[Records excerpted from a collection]
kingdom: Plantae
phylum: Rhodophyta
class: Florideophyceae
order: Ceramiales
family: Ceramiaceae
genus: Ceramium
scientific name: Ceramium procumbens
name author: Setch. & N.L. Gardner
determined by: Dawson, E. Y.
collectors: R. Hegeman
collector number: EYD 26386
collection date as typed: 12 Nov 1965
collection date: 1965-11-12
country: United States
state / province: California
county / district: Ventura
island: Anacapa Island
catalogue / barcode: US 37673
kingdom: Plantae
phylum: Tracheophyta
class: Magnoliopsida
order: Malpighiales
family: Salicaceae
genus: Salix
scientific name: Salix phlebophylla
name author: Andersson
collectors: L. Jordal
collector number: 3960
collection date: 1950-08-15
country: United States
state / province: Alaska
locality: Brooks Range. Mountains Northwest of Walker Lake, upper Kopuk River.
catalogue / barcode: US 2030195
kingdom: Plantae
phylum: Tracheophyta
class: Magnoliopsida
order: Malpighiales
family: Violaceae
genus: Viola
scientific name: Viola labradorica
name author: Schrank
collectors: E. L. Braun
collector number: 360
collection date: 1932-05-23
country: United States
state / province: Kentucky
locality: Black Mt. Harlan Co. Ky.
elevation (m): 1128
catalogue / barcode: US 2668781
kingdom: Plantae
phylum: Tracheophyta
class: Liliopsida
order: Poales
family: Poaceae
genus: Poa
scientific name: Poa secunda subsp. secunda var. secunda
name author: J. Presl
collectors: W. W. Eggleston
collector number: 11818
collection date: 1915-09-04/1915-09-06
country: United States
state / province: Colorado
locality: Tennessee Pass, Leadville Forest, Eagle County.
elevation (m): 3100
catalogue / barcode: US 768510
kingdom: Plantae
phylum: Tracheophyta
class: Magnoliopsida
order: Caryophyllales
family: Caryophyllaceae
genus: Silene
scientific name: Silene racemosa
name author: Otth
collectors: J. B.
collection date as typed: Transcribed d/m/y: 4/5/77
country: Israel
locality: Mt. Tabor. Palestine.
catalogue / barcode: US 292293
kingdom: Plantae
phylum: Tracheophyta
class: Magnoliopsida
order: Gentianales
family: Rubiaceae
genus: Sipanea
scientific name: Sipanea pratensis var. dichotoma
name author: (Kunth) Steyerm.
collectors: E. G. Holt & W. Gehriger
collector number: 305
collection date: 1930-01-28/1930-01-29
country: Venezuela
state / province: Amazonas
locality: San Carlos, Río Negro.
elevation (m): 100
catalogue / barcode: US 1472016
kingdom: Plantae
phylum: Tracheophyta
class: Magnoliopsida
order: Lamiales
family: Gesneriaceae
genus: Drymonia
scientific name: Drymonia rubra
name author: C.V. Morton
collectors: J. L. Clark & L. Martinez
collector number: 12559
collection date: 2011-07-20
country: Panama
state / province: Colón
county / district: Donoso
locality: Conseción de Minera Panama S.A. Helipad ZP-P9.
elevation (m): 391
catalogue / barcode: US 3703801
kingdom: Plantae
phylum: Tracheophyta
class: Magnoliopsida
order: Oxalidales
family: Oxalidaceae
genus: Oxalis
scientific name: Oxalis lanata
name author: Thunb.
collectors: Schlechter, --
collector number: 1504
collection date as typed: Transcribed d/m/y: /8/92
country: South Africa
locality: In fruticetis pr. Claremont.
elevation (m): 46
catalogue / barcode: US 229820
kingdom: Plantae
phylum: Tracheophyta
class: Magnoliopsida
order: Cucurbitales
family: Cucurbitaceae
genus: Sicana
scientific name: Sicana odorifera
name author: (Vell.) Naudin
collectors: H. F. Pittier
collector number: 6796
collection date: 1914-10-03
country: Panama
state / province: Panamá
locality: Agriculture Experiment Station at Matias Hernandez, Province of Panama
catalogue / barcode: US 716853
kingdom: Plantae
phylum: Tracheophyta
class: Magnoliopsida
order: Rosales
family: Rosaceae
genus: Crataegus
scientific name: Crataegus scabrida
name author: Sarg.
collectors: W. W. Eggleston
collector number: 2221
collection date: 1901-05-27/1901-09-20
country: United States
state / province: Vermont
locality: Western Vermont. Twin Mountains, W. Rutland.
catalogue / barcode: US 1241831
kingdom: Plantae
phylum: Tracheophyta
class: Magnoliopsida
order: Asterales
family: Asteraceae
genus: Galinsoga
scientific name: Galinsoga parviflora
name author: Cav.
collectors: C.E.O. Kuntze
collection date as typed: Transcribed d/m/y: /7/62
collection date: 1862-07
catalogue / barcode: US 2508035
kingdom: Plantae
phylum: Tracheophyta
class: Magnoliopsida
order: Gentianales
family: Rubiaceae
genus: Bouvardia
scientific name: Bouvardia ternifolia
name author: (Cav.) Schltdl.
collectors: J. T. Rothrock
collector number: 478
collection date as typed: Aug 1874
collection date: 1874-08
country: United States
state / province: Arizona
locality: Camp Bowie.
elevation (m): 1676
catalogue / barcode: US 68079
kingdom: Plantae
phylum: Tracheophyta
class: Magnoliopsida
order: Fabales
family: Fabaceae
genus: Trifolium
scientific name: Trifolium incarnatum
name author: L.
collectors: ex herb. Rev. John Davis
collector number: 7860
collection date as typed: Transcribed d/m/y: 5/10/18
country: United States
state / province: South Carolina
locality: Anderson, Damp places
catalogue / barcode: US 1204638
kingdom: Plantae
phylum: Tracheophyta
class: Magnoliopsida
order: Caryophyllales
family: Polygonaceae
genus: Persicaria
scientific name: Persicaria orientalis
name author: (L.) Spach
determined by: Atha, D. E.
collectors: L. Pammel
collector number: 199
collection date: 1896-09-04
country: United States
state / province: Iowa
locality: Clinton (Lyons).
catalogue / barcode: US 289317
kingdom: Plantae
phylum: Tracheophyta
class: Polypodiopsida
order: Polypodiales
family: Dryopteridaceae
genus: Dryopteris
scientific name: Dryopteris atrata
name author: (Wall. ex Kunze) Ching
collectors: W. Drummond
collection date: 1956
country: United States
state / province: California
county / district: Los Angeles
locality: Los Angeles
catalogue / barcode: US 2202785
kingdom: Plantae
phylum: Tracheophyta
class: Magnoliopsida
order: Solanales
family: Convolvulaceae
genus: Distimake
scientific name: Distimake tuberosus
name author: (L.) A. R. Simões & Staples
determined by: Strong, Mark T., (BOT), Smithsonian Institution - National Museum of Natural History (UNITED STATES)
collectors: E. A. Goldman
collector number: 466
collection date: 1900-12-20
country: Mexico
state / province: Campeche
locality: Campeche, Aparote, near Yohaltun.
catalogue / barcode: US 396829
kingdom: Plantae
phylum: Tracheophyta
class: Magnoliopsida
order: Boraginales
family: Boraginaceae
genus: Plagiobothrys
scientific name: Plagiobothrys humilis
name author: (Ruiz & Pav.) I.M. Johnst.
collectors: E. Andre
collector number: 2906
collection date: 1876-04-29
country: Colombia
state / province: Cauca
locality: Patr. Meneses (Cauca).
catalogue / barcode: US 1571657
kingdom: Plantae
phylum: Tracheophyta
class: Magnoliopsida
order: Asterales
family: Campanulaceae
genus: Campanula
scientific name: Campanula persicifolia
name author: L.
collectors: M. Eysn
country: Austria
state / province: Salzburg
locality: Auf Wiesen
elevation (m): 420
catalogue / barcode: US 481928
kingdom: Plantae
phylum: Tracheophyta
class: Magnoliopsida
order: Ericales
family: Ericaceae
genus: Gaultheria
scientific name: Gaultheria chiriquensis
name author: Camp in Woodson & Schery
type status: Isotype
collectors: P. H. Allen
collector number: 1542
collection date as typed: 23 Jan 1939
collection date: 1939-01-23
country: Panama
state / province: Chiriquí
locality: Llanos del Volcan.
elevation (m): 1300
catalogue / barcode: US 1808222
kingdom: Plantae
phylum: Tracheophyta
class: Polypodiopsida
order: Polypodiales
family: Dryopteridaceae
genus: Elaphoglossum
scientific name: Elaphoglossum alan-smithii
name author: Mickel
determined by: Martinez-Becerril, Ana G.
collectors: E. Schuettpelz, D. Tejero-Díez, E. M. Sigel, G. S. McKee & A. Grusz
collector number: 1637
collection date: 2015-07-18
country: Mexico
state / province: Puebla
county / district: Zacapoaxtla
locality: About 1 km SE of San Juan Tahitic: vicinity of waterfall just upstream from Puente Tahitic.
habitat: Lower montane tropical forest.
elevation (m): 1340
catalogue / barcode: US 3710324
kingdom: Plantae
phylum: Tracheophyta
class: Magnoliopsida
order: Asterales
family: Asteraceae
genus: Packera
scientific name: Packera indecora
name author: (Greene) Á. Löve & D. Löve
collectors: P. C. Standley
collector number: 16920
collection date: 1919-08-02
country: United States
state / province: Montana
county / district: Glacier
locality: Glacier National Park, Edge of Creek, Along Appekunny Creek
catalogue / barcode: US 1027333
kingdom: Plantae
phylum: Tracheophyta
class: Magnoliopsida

Problem statement:
Can you copy out everything from the very start of the records down to the line containing "state / province: Colorado", with that line included?

Solution to this exercise:
kingdom: Plantae
phylum: Rhodophyta
class: Florideophyceae
order: Ceramiales
family: Ceramiaceae
genus: Ceramium
scientific name: Ceramium procumbens
name author: Setch. & N.L. Gardner
determined by: Dawson, E. Y.
collectors: R. Hegeman
collector number: EYD 26386
collection date as typed: 12 Nov 1965
collection date: 1965-11-12
country: United States
state / province: California
county / district: Ventura
island: Anacapa Island
catalogue / barcode: US 37673
kingdom: Plantae
phylum: Tracheophyta
class: Magnoliopsida
order: Malpighiales
family: Salicaceae
genus: Salix
scientific name: Salix phlebophylla
name author: Andersson
collectors: L. Jordal
collector number: 3960
collection date: 1950-08-15
country: United States
state / province: Alaska
locality: Brooks Range. Mountains Northwest of Walker Lake, upper Kopuk River.
catalogue / barcode: US 2030195
kingdom: Plantae
phylum: Tracheophyta
class: Magnoliopsida
order: Malpighiales
family: Violaceae
genus: Viola
scientific name: Viola labradorica
name author: Schrank
collectors: E. L. Braun
collector number: 360
collection date: 1932-05-23
country: United States
state / province: Kentucky
locality: Black Mt. Harlan Co. Ky.
elevation (m): 1128
catalogue / barcode: US 2668781
kingdom: Plantae
phylum: Tracheophyta
class: Liliopsida
order: Poales
family: Poaceae
genus: Poa
scientific name: Poa secunda subsp. secunda var. secunda
name author: J. Presl
collectors: W. W. Eggleston
collector number: 11818
collection date: 1915-09-04/1915-09-06
country: United States
state / province: Colorado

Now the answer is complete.